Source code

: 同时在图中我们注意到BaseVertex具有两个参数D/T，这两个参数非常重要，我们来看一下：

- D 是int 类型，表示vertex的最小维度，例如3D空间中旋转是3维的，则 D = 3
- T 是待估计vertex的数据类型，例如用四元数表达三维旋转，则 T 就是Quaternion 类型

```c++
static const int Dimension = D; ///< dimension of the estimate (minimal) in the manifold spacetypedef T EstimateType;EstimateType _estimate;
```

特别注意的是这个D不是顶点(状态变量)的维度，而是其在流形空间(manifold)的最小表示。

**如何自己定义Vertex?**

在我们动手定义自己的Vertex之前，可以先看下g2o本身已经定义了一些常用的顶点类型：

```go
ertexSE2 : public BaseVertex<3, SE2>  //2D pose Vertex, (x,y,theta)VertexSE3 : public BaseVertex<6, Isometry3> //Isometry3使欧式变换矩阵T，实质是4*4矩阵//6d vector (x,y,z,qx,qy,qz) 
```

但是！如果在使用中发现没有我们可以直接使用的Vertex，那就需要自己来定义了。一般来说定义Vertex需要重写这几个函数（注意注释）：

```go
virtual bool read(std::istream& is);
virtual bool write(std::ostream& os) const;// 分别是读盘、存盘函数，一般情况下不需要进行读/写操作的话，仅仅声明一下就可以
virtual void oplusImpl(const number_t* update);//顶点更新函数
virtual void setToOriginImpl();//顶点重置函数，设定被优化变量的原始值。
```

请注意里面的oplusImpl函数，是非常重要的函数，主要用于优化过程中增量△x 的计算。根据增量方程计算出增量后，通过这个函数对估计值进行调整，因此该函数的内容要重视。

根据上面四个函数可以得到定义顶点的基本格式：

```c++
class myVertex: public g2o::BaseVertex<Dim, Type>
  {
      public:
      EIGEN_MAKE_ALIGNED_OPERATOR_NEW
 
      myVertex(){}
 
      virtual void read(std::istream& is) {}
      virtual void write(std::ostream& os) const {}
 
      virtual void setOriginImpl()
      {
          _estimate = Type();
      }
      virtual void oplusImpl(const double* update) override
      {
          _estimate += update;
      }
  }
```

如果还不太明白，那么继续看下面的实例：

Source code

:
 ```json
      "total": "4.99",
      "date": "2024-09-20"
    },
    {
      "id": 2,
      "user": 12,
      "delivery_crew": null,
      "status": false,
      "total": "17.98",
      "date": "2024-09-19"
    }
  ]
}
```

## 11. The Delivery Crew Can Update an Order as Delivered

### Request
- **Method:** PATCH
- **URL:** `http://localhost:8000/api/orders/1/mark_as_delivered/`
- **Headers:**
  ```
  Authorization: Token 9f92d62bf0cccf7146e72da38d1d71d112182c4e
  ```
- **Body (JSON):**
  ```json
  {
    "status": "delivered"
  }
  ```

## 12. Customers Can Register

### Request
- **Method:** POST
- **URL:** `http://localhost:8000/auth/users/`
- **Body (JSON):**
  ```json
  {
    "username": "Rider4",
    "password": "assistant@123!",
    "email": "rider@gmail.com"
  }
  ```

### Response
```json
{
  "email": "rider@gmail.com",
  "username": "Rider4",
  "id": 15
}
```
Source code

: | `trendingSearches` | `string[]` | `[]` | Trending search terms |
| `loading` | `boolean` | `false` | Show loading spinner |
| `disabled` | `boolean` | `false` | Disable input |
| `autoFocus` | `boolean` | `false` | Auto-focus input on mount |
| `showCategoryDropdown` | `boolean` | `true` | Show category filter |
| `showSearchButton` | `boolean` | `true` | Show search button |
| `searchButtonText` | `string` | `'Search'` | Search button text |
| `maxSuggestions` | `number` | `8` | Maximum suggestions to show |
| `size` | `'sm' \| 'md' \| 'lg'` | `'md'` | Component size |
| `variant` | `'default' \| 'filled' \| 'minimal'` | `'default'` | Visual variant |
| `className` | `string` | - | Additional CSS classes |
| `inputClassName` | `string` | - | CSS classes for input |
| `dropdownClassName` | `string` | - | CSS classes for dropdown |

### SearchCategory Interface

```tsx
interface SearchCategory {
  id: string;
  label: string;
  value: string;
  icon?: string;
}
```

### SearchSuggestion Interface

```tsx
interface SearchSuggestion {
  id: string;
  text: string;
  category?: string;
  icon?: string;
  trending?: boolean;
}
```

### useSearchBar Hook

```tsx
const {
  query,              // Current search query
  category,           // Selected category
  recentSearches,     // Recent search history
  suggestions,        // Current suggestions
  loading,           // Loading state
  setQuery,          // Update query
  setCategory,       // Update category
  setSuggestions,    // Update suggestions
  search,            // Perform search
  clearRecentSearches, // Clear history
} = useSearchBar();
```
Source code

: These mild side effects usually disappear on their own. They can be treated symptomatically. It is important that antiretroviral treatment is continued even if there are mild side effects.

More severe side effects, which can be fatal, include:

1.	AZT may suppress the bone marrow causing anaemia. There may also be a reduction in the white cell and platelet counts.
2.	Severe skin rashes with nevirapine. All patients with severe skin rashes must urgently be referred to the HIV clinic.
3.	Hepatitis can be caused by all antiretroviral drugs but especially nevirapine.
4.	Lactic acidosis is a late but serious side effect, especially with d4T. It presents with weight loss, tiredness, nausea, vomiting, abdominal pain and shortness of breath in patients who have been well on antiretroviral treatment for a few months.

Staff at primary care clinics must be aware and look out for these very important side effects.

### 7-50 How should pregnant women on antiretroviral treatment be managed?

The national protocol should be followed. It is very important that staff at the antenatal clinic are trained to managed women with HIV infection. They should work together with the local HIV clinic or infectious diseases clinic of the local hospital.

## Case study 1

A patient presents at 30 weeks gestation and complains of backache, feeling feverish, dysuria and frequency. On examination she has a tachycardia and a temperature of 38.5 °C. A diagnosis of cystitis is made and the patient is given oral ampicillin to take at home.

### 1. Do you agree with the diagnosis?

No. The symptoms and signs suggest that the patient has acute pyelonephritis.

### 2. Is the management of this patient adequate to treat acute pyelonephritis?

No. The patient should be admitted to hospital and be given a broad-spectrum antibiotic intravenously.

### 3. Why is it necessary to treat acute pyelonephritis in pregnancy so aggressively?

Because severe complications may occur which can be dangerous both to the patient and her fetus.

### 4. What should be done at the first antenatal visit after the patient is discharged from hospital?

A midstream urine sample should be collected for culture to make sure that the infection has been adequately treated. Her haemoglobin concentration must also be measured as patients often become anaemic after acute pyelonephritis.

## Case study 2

————————

Action item:
All the records are to be transcribed exactly, with no line missing.

Solution for this problem:
Source code

: 同时在图中我们注意到BaseVertex具有两个参数D/T，这两个参数非常重要，我们来看一下：

- D 是int 类型，表示vertex的最小维度，例如3D空间中旋转是3维的，则 D = 3
- T 是待估计vertex的数据类型，例如用四元数表达三维旋转，则 T 就是Quaternion 类型

```c++
static const int Dimension = D; ///< dimension of the estimate (minimal) in the manifold spacetypedef T EstimateType;EstimateType _estimate;
```

特别注意的是这个D不是顶点(状态变量)的维度，而是其在流形空间(manifold)的最小表示。

**如何自己定义Vertex?**

在我们动手定义自己的Vertex之前，可以先看下g2o本身已经定义了一些常用的顶点类型：

```go
ertexSE2 : public BaseVertex<3, SE2>  //2D pose Vertex, (x,y,theta)VertexSE3 : public BaseVertex<6, Isometry3> //Isometry3使欧式变换矩阵T，实质是4*4矩阵//6d vector (x,y,z,qx,qy,qz) 
```

但是！如果在使用中发现没有我们可以直接使用的Vertex，那就需要自己来定义了。一般来说定义Vertex需要重写这几个函数（注意注释）：

```go
virtual bool read(std::istream& is);
virtual bool write(std::ostream& os) const;// 分别是读盘、存盘函数，一般情况下不需要进行读/写操作的话，仅仅声明一下就可以
virtual void oplusImpl(const number_t* update);//顶点更新函数
virtual void setToOriginImpl();//顶点重置函数，设定被优化变量的原始值。
```

请注意里面的oplusImpl函数，是非常重要的函数，主要用于优化过程中增量△x 的计算。根据增量方程计算出增量后，通过这个函数对估计值进行调整，因此该函数的内容要重视。

根据上面四个函数可以得到定义顶点的基本格式：

```c++
class myVertex: public g2o::BaseVertex<Dim, Type>
  {
      public:
      EIGEN_MAKE_ALIGNED_OPERATOR_NEW
 
      myVertex(){}
 
      virtual void read(std::istream& is) {}
      virtual void write(std::ostream& os) const {}
 
      virtual void setOriginImpl()
      {
          _estimate = Type();
      }
      virtual void oplusImpl(const double* update) override
      {
          _estimate += update;
      }
  }
```

如果还不太明白，那么继续看下面的实例：

Source code

:
 ```json
      "total": "4.99",
      "date": "2024-09-20"
    },
    {
      "id": 2,
      "user": 12,
      "delivery_crew": null,
      "status": false,
      "total": "17.98",
      "date": "2024-09-19"
    }
  ]
}
```

## 11. The Delivery Crew Can Update an Order as Delivered

### Request
- **Method:** PATCH
- **URL:** `http://localhost:8000/api/orders/1/mark_as_delivered/`
- **Headers:**
  ```
  Authorization: Token 9f92d62bf0cccf7146e72da38d1d71d112182c4e
  ```
- **Body (JSON):**
  ```json
  {
    "status": "delivered"
  }
  ```

## 12. Customers Can Register

### Request
- **Method:** POST
- **URL:** `http://localhost:8000/auth/users/`
- **Body (JSON):**
  ```json
  {
    "username": "Rider4",
    "password": "assistant@123!",
    "email": "rider@gmail.com"
  }
  ```

### Response
```json
{
  "email": "rider@gmail.com",
  "username": "Rider4",
  "id": 15
}
```
Source code

: | `trendingSearches` | `string[]` | `[]` | Trending search terms |
| `loading` | `boolean` | `false` | Show loading spinner |
| `disabled` | `boolean` | `false` | Disable input |
| `autoFocus` | `boolean` | `false` | Auto-focus input on mount |
| `showCategoryDropdown` | `boolean` | `true` | Show category filter |
| `showSearchButton` | `boolean` | `true` | Show search button |
| `searchButtonText` | `string` | `'Search'` | Search button text |
| `maxSuggestions` | `number` | `8` | Maximum suggestions to show |
| `size` | `'sm' \| 'md' \| 'lg'` | `'md'` | Component size |
| `variant` | `'default' \| 'filled' \| 'minimal'` | `'default'` | Visual variant |
| `className` | `string` | - | Additional CSS classes |
| `inputClassName` | `string` | - | CSS classes for input |
| `dropdownClassName` | `string` | - | CSS classes for dropdown |

### SearchCategory Interface

```tsx
interface SearchCategory {
  id: string;
  label: string;
  value: string;
  icon?: string;
}
```

### SearchSuggestion Interface

```tsx
interface SearchSuggestion {
  id: string;
  text: string;
  category?: string;
  icon?: string;
  trending?: boolean;
}
```

### useSearchBar Hook

```tsx
const {
  query,              // Current search query
  category,           // Selected category
  recentSearches,     // Recent search history
  suggestions,        // Current suggestions
  loading,           // Loading state
  setQuery,          // Update query
  setCategory,       // Update category
  setSuggestions,    // Update suggestions
  search,            // Perform search
  clearRecentSearches, // Clear history
} = useSearchBar();
```
Source code

: These mild side effects usually disappear on their own. They can be treated symptomatically. It is important that antiretroviral treatment is continued even if there are mild side effects.

More severe side effects, which can be fatal, include:

1.	AZT may suppress the bone marrow causing anaemia. There may also be a reduction in the white cell and platelet counts.
2.	Severe skin rashes with nevirapine. All patients with severe skin rashes must urgently be referred to the HIV clinic.
3.	Hepatitis can be caused by all antiretroviral drugs but especially nevirapine.
4.	Lactic acidosis is a late but serious side effect, especially with d4T. It presents with weight loss, tiredness, nausea, vomiting, abdominal pain and shortness of breath in patients who have been well on antiretroviral treatment for a few months.

Staff at primary care clinics must be aware and look out for these very important side effects.

### 7-50 How should pregnant women on antiretroviral treatment be managed?

The national protocol should be followed. It is very important that staff at the antenatal clinic are trained to managed women with HIV infection. They should work together with the local HIV clinic or infectious diseases clinic of the local hospital.

## Case study 1

A patient presents at 30 weeks gestation and complains of backache, feeling feverish, dysuria and frequency. On examination she has a tachycardia and a temperature of 38.5 °C. A diagnosis of cystitis is made and the patient is given oral ampicillin to take at home.

### 1. Do you agree with the diagnosis?

No. The symptoms and signs suggest that the patient has acute pyelonephritis.

### 2. Is the management of this patient adequate to treat acute pyelonephritis?

No. The patient should be admitted to hospital and be given a broad-spectrum antibiotic intravenously.

### 3. Why is it necessary to treat acute pyelonephritis in pregnancy so aggressively?

Because severe complications may occur which can be dangerous both to the patient and her fetus.

### 4. What should be done at the first antenatal visit after the patient is discharged from hospital?

A midstream urine sample should be collected for culture to make sure that the infection has been adequately treated. Her haemoglobin concentration must also be measured as patients often become anaemic after acute pyelonephritis.

## Case study 2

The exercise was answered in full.